Next, I entered Second Street Bistro in search of a cappuccino while I looked for another interviewee. The bistro is empty of customers, so I introduce myself to the waiter, Chris, who also works at the Pomona College Student Center. He is able to expand a little on Nebula’s cryptic assessment of Pomona’s dubious attractions for visitors and tells me that people used to be scared away by the reputation for gang activity and general seediness, but that was mostly in the nineteen eighties. The restaurant has been open for 3 years now and they haven’t had any incidents, so Chris feels that it’s safe, although he doesn’t live here. Chris places Pomona’s Art Colony within the context of any arts area, “There’s always the possibility of trouble but it’s generally ok.”
After my cappuccino I drifted back out to the street.

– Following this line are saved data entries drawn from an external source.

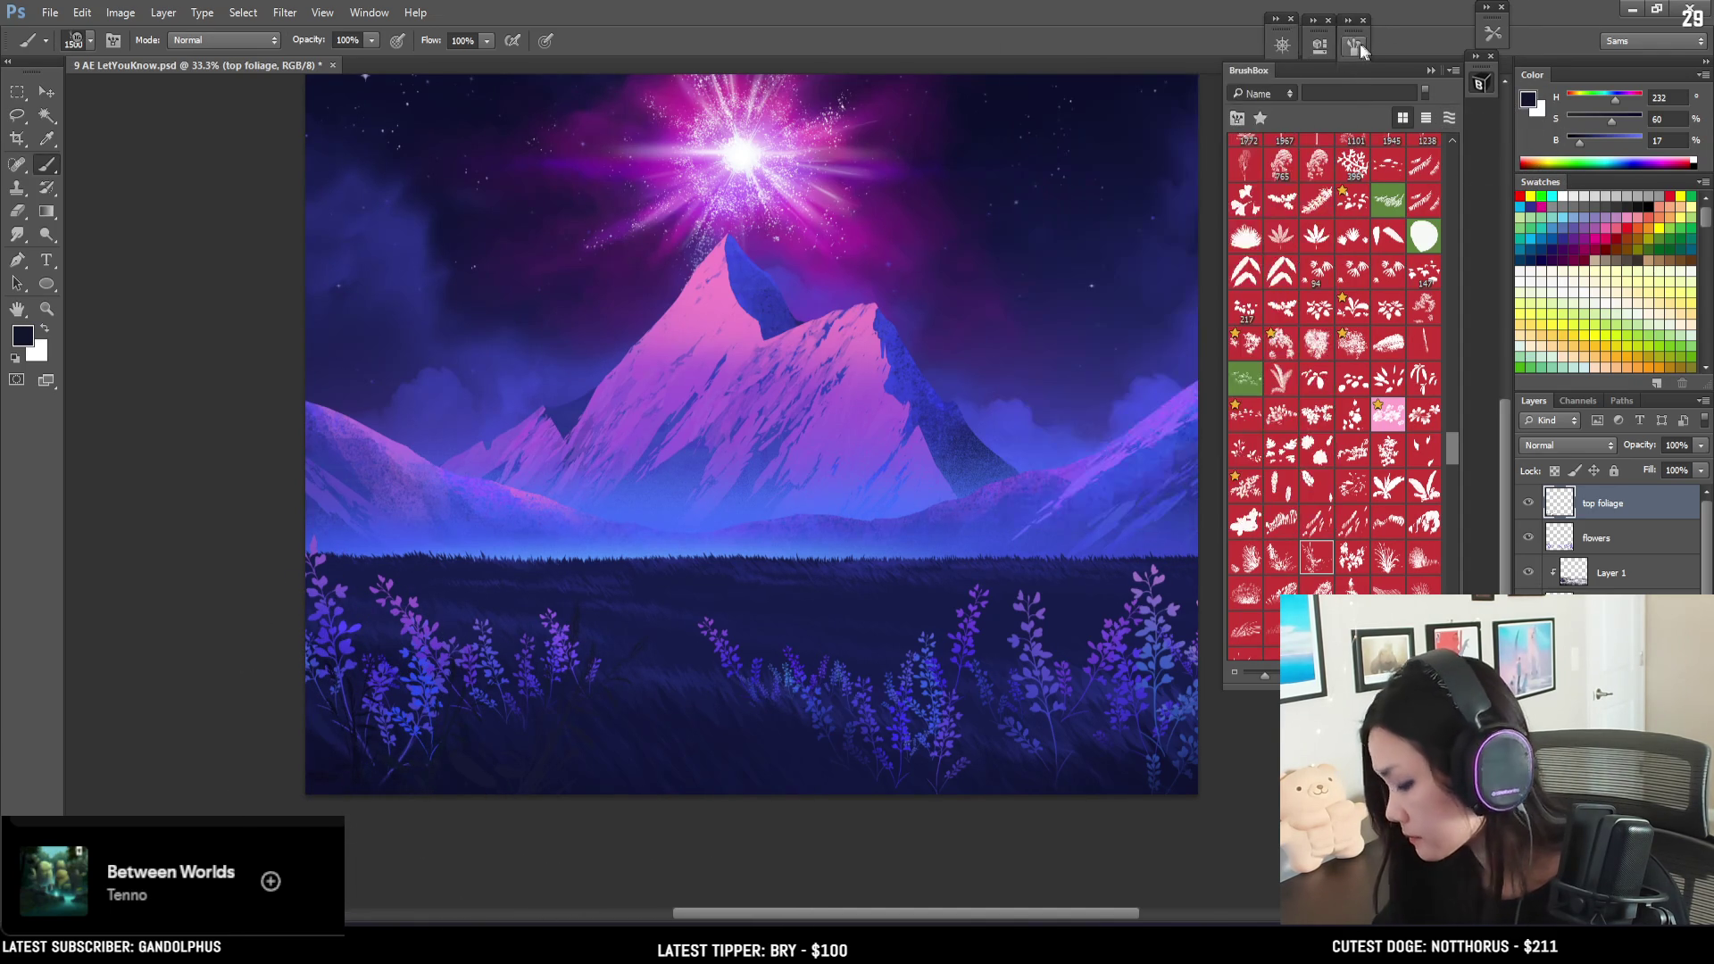
key(bracketright)
key(bracketright)
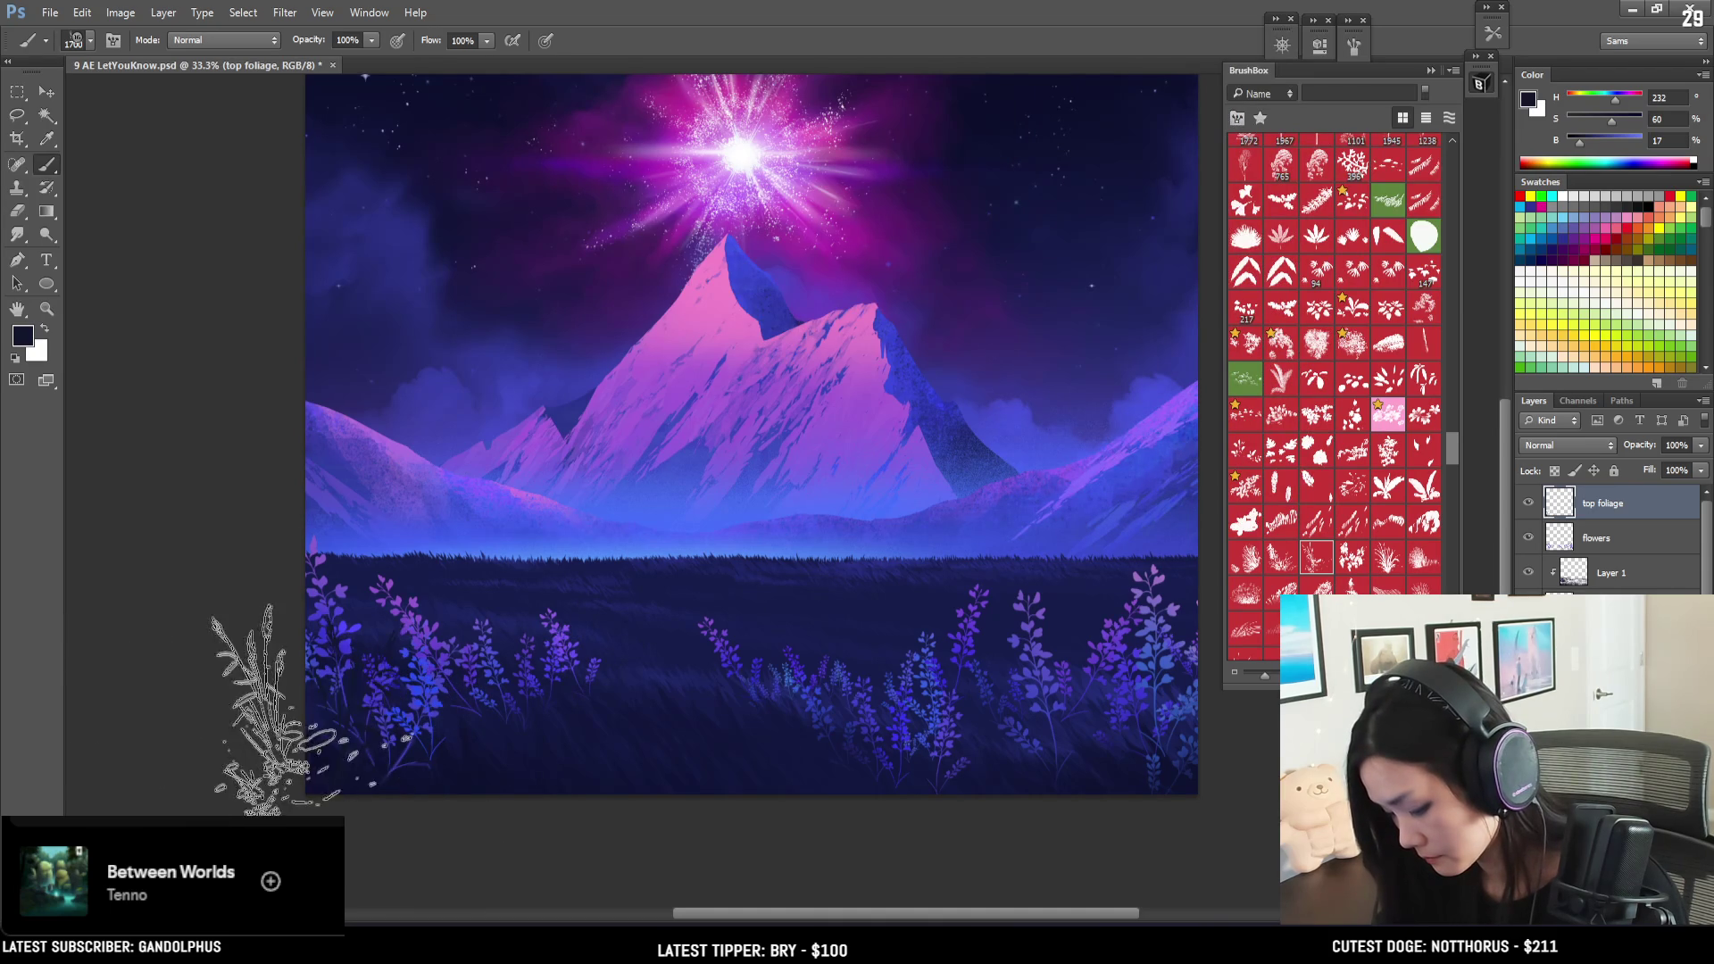
key(bracketright)
key(bracketright)
key(bracketright)
- Stamp dark navy grass blades at the right edge, undoing and resizing the brush to 1700–2100 px
click(1067, 706)
key(bracketleft)
key(bracketleft)
key(bracketleft)
key(ctrl+z)
key(bracketleft)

I notice that the trash containers are decorated, in a casual kind of way. Yes, we’re in an arts colony, they seem to say, but we’ll just keep things low-key and see how it goes.
I could see the rest of the city spreading out from the intersection of Garey and Second, and I think about surveying the surrounds but decide to save that for another foray into Pomona, with its motto, “A rich heritage, a bright future.” Maybe I’ll take the train next time, as Amtrak gets you from Union Station to Pomona in 41 minutes.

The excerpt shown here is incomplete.